Wednesday, January 7, 2009

Just Move Higher

Stock indexes fell on low volume as various reasons failed to identify anything important happening today. Though bad unemployment data by ADP has put fear into Friday's number, the action is really about constructing a daily support pattern traders can build on. Today actually may help the cause of the bulls if the market can chop through a bearish number on Friday. No great runs, just move up.

Tuesday, January 6, 2009

Fed Panics

Well the FOMC minutes definitely showed real panic by the Fed about the dire economic conditions facing the nation. The question of coarse is whether conditions interpreted as so miserable can lead to anything but sideways action at the best for these markets. Acknowledging severe conditions does provide some honest tranparency to current financial problems. One wishes the same transparency would be used by the Treasury and Fed as to just where all the bail out money has gone. Information they both refuse to release.

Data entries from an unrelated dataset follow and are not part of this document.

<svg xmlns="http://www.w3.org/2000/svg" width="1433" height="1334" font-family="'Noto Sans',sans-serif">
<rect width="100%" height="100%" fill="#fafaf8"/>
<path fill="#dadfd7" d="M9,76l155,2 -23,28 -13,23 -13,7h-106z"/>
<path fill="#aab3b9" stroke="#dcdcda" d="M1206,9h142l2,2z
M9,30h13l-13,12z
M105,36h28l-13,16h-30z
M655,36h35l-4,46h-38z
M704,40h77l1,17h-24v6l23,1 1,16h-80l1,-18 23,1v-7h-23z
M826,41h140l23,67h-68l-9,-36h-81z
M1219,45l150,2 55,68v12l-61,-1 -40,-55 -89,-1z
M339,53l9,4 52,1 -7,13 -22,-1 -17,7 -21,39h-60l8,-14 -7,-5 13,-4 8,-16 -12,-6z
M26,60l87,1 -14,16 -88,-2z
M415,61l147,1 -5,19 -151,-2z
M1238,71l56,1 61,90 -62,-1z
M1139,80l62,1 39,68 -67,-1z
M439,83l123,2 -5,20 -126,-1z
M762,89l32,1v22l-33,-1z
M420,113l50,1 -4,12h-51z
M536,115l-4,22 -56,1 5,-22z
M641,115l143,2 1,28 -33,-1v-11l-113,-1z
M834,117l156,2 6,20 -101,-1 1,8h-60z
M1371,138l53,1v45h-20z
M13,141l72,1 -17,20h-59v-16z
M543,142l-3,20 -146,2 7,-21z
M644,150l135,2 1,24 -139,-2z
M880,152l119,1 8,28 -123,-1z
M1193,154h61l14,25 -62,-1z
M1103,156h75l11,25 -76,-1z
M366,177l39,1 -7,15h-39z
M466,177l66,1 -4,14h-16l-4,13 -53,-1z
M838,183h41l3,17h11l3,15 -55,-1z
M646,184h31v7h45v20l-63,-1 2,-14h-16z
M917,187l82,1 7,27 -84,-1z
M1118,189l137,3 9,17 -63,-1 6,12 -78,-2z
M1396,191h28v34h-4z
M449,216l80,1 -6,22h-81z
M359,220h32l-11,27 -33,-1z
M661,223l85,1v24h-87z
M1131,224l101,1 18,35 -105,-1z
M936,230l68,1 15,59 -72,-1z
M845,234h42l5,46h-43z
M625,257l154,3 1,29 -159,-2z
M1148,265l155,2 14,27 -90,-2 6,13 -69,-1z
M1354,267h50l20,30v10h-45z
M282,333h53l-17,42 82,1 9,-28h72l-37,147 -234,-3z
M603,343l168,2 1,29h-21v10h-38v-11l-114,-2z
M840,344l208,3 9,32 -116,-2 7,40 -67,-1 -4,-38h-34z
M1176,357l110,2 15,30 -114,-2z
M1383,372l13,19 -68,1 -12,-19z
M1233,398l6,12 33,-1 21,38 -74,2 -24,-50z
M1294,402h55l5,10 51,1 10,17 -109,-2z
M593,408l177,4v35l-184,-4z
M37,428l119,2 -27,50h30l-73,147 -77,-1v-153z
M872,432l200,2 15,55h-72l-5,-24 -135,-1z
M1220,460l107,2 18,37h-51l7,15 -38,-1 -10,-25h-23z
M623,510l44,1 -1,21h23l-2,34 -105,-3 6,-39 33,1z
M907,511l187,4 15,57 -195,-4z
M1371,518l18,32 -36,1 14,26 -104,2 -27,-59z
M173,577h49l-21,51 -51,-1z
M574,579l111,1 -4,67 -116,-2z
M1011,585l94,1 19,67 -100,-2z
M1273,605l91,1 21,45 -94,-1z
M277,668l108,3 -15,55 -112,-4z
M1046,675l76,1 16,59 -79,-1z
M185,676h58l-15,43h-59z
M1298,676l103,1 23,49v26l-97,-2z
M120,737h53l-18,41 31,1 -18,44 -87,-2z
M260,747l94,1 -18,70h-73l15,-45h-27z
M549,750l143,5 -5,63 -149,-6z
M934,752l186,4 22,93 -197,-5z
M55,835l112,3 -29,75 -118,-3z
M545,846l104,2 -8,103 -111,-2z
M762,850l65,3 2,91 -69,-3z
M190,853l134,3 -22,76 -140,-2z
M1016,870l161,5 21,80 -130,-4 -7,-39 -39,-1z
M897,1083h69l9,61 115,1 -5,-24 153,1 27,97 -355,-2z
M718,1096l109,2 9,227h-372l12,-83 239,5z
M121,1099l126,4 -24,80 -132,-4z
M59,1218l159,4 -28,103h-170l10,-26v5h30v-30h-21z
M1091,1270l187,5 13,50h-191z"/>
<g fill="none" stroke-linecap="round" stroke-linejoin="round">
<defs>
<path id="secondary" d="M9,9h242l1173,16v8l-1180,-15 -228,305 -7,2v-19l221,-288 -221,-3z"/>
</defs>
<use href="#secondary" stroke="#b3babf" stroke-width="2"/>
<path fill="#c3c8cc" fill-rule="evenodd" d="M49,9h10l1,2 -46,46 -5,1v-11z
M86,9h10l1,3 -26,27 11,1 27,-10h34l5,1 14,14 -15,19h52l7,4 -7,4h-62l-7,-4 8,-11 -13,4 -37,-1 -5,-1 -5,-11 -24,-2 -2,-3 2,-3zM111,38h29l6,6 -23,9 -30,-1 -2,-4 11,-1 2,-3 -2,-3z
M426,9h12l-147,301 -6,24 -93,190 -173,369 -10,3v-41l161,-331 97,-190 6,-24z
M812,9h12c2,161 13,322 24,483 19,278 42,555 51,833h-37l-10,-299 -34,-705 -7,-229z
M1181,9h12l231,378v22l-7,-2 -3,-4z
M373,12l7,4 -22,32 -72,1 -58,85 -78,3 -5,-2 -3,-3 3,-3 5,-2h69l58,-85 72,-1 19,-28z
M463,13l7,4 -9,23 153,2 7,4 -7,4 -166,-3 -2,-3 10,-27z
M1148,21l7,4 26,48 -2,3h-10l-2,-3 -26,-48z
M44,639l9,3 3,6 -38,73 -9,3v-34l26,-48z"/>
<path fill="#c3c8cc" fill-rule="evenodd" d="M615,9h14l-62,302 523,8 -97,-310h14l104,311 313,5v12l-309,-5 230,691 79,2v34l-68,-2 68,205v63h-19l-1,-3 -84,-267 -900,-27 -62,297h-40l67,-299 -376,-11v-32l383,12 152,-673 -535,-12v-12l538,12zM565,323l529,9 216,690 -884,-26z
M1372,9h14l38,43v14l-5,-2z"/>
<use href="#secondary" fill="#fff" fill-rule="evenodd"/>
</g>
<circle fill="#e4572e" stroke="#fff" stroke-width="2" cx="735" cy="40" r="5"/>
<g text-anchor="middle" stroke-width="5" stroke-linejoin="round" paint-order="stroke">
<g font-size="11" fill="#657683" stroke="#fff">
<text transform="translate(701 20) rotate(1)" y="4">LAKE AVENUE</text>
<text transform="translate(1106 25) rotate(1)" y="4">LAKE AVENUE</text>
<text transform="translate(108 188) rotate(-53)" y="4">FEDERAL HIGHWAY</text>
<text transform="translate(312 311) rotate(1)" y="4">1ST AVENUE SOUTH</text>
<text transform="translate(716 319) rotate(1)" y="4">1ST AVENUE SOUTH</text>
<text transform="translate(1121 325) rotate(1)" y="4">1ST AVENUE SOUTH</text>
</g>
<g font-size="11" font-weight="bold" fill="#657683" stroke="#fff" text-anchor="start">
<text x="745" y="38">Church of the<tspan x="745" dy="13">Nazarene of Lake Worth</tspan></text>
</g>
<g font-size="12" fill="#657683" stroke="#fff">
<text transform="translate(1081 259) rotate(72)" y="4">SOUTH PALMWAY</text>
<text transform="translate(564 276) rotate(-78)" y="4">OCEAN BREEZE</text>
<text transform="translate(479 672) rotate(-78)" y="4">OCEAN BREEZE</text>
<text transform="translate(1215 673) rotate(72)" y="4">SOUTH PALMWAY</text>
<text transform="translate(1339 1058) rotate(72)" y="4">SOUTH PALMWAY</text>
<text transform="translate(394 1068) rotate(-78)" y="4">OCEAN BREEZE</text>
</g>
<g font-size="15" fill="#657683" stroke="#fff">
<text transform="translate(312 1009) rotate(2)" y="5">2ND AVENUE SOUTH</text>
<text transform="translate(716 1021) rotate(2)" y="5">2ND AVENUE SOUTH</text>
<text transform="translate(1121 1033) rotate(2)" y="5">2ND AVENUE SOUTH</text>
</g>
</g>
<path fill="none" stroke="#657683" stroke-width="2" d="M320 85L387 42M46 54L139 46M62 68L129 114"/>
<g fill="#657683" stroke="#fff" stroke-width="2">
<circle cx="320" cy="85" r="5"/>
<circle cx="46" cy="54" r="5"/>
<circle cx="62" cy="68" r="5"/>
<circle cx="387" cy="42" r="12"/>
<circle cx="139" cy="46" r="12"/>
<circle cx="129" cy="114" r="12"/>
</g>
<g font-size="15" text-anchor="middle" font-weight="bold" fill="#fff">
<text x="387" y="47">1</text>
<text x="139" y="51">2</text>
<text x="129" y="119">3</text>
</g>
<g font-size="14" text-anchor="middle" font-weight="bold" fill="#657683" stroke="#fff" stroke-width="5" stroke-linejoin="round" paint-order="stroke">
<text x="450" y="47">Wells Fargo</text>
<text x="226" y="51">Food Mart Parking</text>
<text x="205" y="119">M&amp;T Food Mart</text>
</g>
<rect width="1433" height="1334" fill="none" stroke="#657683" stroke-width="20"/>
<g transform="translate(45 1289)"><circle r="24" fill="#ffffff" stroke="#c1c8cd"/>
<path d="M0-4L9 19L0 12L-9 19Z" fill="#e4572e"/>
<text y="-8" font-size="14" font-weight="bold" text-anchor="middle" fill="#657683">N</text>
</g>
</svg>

Volume remains low and internals softening up as the markets wait for Friday's jobs number.

Monday, January 5, 2009

You Go First

Still no shows for trading so far this year. Lots of stimulating going on but little in the way of supreme confidence on how the next market play will assemble and become a run. The blitz of liquidity to fund the rescue of the nations banking and investment institutions, along with various other corporate entities, has created a fog hovering over the notion of zero interest rates. Hard to find data supporting big stock rallies while institutional preferences are to hoard cash. Cash given to them with little performance criteria and few incentives to do anything but invest in sure things. Which of coarse are things such as money market mutual funds guaranteed by the G. This ' you go first' lending and investment courage is typical of the talentless industries of banking and insurance. Even with every legislative advantage to conduct business long before the current mess, they still screwed it up.

Friday, January 2, 2009

New Year Action

DJIA, SP500 and NQ100 indexes all had solid rallies today as the best guesses for market direction played the odds on higher. It is hard to fade early action this year since bearish attitudes have clearly never been higher. Any redemptions aside, this market could rally substantially and still be no good in the end. Traders will follow early price action with the reasoning that it is hard to get motivated about downside potential after the death dive of last year. Trading institutions are leaning on the massive governmental rescue and putting trades on which are leveraged by excessive liquidity on the one side and the ability to purchase the best of the highest rated knocked down debt on the other. These trades have a longer time horizon but will pay well if the worst is over. The only caution today was the extremely light volume. The beginning of solid moves are built on sharp volume spikes. As today illustrated, much of the heavy lifting is being done without broad participation. Getting fund managers to deploy funds early and to flap those wings and scream like the chickens they are will take more than bull trap action this year. You cannot fool those guys all the time.